Data supplied:

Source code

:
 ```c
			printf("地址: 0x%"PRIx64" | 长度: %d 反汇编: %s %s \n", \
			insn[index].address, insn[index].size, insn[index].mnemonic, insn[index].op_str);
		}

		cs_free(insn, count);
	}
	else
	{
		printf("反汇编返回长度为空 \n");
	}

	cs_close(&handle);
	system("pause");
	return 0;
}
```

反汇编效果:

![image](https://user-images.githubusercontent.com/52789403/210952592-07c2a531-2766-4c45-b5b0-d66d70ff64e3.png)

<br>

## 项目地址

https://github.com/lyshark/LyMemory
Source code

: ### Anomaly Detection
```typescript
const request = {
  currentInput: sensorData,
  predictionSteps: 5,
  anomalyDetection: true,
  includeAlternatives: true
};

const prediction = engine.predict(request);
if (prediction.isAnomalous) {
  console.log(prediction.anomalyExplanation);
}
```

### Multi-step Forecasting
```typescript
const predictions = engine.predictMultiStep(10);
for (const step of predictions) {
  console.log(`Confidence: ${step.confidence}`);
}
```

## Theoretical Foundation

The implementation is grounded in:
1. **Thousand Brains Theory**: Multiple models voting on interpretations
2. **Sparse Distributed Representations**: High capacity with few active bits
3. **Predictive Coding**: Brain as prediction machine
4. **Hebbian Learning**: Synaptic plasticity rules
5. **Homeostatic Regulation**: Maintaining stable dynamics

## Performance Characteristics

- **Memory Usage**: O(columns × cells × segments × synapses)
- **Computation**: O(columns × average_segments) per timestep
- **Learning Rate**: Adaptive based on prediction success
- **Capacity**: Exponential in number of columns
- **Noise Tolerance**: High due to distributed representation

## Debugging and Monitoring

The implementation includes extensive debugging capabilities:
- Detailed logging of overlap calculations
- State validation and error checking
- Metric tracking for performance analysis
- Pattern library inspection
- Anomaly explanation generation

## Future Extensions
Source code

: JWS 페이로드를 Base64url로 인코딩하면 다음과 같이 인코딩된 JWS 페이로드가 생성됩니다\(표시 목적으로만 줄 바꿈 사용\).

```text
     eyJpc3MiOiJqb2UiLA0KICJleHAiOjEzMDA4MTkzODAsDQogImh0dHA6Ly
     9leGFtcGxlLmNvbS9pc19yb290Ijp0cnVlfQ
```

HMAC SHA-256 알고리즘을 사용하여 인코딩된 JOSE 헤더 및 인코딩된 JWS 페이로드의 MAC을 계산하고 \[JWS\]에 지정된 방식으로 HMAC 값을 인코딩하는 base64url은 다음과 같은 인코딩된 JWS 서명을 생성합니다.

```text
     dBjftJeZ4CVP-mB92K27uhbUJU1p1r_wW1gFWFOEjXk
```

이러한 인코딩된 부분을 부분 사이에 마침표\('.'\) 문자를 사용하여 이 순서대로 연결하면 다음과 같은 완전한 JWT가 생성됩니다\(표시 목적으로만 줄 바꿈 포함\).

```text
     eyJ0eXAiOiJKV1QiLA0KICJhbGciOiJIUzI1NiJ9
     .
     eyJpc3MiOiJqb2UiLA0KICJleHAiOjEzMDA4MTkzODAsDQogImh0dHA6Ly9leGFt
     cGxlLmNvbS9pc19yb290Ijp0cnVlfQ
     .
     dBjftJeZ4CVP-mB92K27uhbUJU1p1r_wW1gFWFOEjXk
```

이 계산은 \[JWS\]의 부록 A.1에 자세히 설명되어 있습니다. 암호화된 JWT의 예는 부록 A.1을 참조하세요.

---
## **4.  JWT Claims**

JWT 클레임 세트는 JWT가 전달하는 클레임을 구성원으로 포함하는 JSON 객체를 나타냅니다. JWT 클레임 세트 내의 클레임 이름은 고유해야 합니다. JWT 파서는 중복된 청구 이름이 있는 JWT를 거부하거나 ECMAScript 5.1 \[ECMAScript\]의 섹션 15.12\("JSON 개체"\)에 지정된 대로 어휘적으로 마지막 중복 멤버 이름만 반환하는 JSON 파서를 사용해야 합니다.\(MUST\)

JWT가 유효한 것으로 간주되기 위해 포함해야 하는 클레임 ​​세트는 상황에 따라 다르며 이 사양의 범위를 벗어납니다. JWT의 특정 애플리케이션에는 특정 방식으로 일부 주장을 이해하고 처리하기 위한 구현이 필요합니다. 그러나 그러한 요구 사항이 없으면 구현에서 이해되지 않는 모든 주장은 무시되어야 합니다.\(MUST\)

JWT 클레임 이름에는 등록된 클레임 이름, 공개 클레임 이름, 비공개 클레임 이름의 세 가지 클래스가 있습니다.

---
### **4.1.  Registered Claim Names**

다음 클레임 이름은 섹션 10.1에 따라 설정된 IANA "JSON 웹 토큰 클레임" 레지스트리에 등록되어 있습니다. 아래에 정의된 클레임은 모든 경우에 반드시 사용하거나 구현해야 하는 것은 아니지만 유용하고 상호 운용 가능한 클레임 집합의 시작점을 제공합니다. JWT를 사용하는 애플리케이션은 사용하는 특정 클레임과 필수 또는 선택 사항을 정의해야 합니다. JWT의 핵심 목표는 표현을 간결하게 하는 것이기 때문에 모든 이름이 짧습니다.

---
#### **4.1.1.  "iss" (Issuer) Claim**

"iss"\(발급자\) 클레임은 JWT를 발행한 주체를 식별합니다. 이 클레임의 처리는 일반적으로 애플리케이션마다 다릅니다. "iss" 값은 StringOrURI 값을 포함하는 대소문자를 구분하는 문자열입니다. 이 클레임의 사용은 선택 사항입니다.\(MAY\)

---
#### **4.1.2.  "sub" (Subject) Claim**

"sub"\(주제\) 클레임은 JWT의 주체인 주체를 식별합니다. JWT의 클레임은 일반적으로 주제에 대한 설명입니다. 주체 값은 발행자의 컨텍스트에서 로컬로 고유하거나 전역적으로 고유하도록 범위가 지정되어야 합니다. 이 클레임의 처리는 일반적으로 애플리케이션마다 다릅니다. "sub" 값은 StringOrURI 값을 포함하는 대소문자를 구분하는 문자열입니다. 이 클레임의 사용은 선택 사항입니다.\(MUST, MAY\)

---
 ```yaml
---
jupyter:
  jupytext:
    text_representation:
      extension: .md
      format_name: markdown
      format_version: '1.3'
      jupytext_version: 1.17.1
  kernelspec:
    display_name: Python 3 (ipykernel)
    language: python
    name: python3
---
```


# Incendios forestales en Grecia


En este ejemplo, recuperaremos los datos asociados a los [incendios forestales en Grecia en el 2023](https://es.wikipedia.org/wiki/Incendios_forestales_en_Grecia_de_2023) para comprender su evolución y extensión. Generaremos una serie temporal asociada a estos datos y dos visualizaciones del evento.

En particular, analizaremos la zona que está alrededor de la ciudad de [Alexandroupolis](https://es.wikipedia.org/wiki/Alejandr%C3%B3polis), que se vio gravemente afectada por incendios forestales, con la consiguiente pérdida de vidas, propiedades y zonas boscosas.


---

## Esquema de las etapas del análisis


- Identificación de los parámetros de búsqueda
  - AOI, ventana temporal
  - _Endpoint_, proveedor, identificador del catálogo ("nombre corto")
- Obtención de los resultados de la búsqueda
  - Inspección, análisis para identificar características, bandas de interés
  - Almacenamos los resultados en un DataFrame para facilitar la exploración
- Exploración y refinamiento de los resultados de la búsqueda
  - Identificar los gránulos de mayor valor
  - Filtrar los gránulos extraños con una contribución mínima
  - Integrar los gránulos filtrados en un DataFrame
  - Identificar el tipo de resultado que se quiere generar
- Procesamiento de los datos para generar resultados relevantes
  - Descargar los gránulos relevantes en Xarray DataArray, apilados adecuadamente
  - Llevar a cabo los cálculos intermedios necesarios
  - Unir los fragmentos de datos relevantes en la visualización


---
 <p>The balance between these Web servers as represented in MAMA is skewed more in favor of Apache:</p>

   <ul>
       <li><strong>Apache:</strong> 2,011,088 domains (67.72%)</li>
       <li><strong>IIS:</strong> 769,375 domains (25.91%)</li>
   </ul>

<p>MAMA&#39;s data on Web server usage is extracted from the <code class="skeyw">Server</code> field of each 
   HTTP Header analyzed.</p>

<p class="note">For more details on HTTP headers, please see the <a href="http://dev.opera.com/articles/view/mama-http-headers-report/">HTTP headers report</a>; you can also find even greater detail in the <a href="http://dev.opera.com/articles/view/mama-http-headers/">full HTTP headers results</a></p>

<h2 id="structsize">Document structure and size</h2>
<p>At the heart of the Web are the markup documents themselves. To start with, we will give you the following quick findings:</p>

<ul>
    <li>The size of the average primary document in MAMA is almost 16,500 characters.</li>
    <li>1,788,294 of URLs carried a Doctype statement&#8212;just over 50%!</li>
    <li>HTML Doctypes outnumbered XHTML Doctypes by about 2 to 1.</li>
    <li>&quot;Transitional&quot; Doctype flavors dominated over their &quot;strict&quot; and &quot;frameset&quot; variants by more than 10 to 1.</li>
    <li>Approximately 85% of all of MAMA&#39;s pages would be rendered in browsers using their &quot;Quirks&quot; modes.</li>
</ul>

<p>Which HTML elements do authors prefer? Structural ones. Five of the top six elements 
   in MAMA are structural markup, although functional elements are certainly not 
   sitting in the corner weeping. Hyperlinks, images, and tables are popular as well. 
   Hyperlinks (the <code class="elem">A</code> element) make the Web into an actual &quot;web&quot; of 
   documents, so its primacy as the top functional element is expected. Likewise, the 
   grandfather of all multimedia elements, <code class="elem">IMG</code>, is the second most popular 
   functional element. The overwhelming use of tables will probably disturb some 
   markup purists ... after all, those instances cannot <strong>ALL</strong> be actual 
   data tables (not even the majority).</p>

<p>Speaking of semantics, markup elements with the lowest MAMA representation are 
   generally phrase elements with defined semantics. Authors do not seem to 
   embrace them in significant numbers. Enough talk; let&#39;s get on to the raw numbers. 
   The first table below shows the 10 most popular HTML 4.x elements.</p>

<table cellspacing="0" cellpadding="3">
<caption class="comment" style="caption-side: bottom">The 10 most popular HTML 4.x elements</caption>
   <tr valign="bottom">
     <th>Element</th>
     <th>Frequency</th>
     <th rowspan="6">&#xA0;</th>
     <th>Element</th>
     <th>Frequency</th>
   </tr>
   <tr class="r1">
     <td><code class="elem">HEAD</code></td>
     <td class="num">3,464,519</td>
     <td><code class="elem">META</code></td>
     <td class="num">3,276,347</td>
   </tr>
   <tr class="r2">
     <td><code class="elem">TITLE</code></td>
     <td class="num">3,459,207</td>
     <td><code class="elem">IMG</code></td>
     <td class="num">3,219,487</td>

Task directions: Nothing but the lines from the one holding "The first table" to the end of the entries should be returned, each exactly as it stands.

Result:
   The first table below shows the 10 most popular HTML 4.x elements.</p>

<table cellspacing="0" cellpadding="3">
<caption class="comment" style="caption-side: bottom">The 10 most popular HTML 4.x elements</caption>
   <tr valign="bottom">
     <th>Element</th>
     <th>Frequency</th>
     <th rowspan="6">&#xA0;</th>
     <th>Element</th>
     <th>Frequency</th>
   </tr>
   <tr class="r1">
     <td><code class="elem">HEAD</code></td>
     <td class="num">3,464,519</td>
     <td><code class="elem">META</code></td>
     <td class="num">3,276,347</td>
   </tr>
   <tr class="r2">
     <td><code class="elem">TITLE</code></td>
     <td class="num">3,459,207</td>
     <td><code class="elem">IMG</code></td>
     <td class="num">3,219,487</td>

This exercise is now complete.